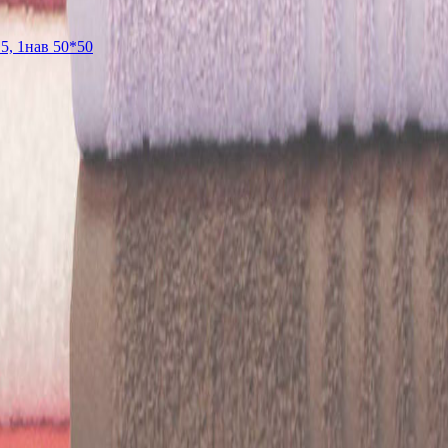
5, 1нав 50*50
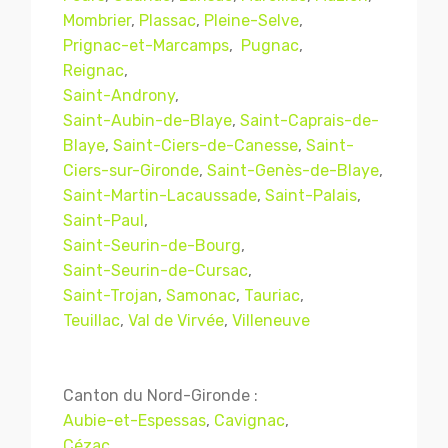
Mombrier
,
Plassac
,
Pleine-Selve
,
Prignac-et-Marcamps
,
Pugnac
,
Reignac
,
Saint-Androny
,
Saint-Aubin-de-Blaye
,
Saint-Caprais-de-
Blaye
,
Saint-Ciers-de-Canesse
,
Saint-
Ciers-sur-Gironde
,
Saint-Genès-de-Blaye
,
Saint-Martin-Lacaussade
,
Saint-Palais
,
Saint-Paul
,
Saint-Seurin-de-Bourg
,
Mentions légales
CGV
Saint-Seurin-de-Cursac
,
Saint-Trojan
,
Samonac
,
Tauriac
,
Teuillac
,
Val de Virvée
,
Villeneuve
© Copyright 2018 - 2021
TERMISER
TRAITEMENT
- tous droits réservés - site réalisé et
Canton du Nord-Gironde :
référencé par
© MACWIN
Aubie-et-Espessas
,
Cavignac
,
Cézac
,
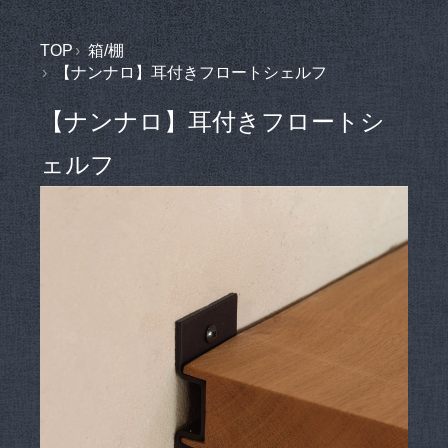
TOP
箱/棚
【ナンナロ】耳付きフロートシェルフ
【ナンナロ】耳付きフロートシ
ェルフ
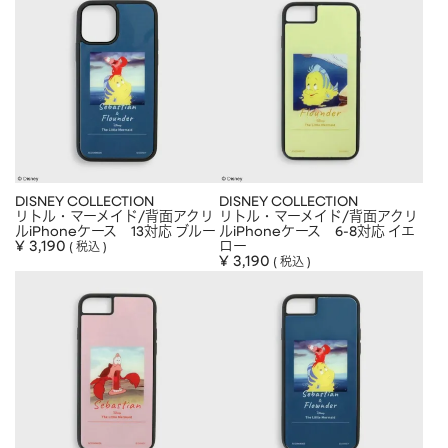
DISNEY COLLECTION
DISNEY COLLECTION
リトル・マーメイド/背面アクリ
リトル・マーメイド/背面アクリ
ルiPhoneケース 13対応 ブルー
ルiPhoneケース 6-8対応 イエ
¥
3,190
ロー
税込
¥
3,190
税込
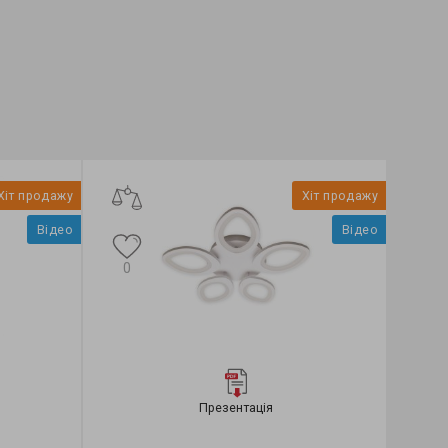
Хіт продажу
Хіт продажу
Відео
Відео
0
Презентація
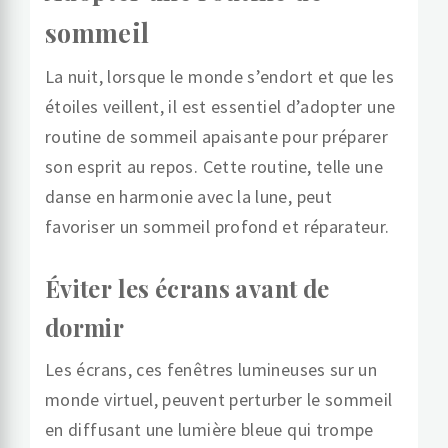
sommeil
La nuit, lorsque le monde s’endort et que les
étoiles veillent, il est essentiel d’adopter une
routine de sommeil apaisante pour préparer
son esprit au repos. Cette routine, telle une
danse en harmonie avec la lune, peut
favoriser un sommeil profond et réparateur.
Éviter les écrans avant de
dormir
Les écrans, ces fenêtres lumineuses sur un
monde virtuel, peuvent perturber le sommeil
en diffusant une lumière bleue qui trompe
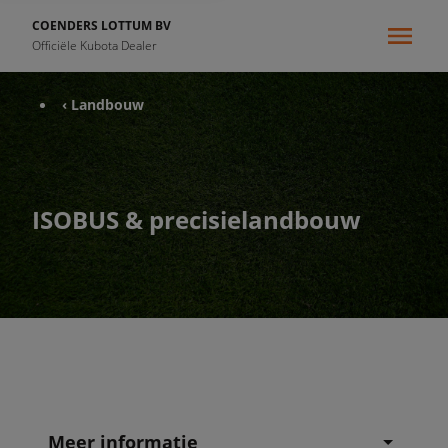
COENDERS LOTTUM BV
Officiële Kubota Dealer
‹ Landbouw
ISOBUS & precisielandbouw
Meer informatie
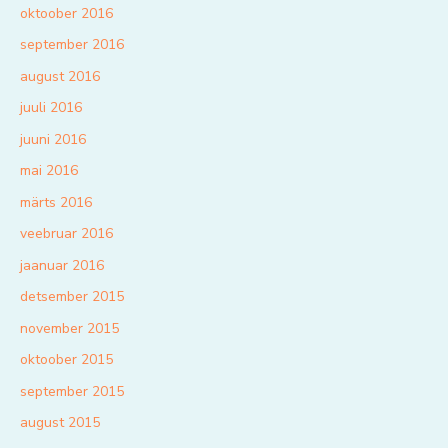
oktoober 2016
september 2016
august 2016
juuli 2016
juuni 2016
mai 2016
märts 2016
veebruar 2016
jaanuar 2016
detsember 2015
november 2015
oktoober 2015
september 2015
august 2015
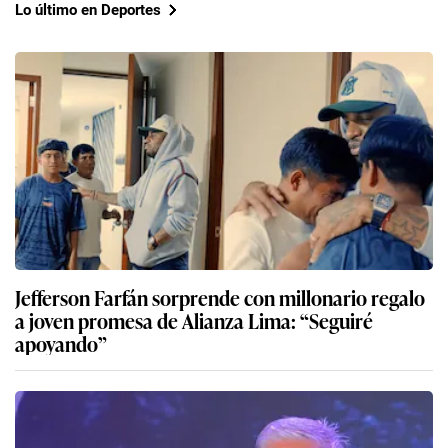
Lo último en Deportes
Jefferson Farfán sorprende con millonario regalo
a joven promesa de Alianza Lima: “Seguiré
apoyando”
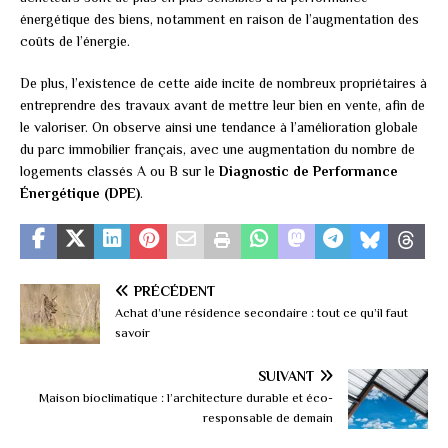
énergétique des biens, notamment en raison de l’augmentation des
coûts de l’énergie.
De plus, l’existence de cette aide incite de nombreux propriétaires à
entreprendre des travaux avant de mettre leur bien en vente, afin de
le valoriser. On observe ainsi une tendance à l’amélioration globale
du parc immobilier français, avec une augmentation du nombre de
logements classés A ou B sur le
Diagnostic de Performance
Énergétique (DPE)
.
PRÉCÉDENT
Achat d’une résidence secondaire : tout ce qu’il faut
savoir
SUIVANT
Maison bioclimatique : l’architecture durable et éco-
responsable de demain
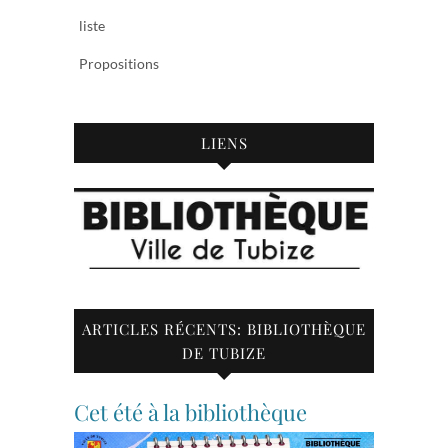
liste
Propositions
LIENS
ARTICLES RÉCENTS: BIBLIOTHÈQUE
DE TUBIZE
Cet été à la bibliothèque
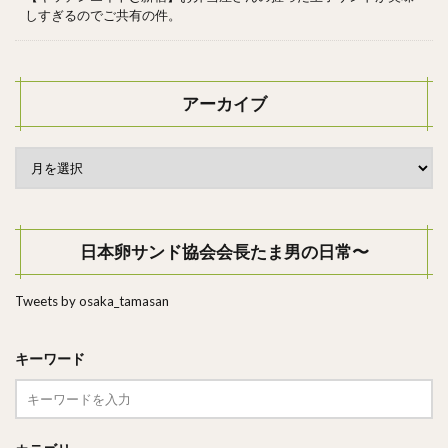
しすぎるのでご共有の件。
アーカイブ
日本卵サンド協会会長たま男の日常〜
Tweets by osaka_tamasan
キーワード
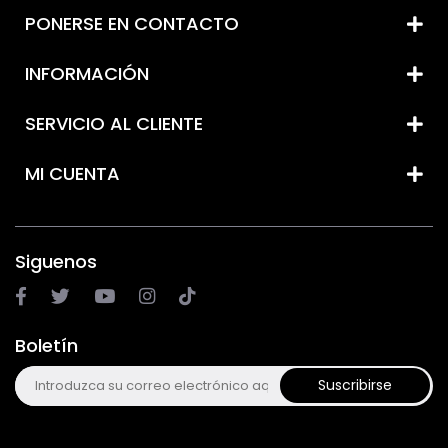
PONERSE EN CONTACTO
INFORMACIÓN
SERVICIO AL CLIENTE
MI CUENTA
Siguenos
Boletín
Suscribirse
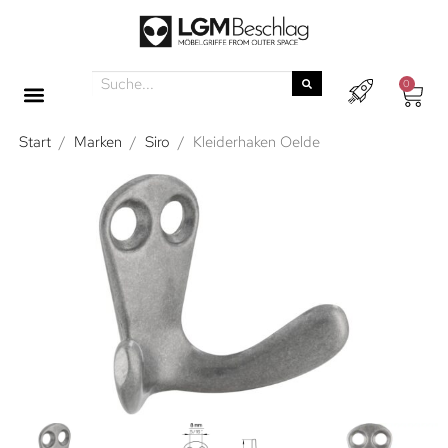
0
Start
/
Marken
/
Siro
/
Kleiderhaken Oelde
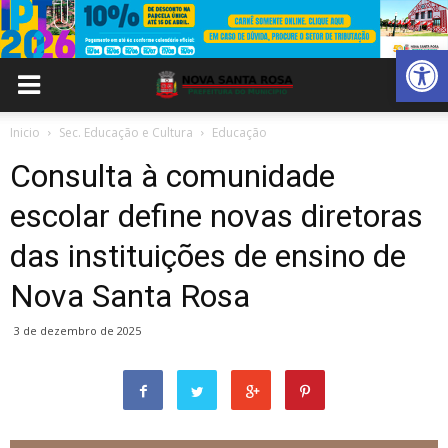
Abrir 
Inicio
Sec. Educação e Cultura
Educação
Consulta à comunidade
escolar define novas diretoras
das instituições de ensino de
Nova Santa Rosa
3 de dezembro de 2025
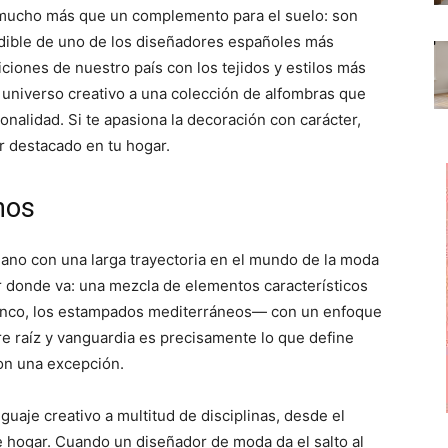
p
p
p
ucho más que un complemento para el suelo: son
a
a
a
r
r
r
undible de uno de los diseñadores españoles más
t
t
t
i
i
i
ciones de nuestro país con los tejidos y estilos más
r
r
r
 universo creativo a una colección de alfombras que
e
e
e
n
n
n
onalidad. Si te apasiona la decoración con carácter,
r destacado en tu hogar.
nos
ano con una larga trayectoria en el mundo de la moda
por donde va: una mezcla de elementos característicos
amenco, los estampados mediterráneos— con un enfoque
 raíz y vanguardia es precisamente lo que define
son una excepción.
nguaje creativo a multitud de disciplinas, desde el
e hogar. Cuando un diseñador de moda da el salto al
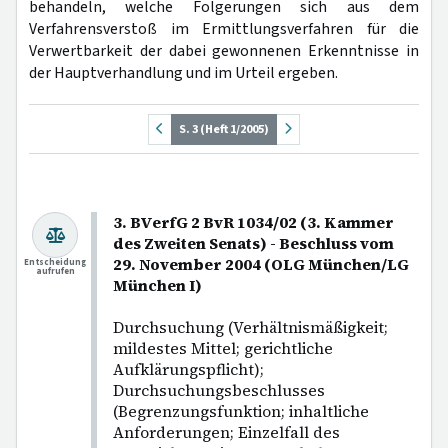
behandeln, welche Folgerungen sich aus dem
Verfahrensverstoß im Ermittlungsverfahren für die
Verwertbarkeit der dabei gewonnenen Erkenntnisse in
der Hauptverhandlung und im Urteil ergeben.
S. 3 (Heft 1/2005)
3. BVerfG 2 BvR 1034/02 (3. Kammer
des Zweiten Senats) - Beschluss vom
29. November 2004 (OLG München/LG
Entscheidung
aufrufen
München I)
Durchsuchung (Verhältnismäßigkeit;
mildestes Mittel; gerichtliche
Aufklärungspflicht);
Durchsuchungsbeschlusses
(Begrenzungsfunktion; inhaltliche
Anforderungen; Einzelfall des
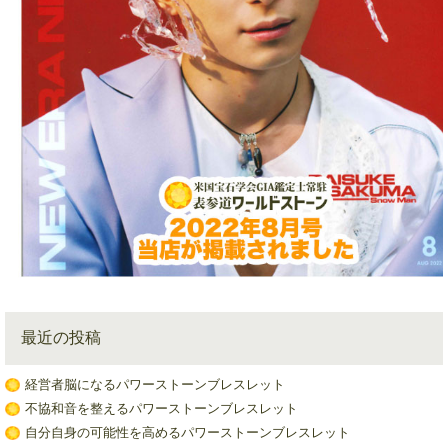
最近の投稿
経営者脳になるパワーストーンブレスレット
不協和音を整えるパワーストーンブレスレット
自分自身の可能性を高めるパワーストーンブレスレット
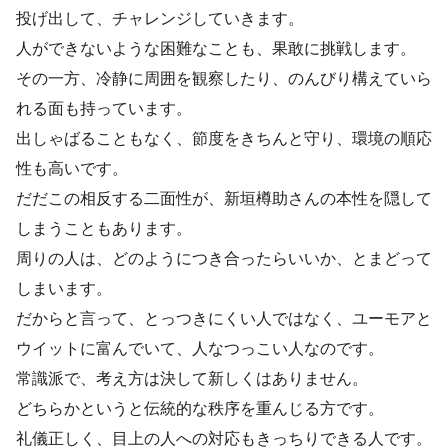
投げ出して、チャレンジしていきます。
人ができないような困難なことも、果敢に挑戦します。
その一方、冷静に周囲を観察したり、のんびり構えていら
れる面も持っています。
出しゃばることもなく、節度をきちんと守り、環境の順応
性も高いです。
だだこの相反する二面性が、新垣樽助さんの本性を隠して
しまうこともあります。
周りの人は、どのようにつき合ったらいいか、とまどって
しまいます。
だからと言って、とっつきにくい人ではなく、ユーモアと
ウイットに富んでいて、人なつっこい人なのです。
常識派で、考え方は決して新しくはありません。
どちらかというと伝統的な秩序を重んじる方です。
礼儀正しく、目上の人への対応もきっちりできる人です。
◆ ◆ ◆
Collect every line of the data above that contains the word "écrans". Case counts.

Éviter les écrans avant de
Les écrans, ces fenêtres lumineuses sur un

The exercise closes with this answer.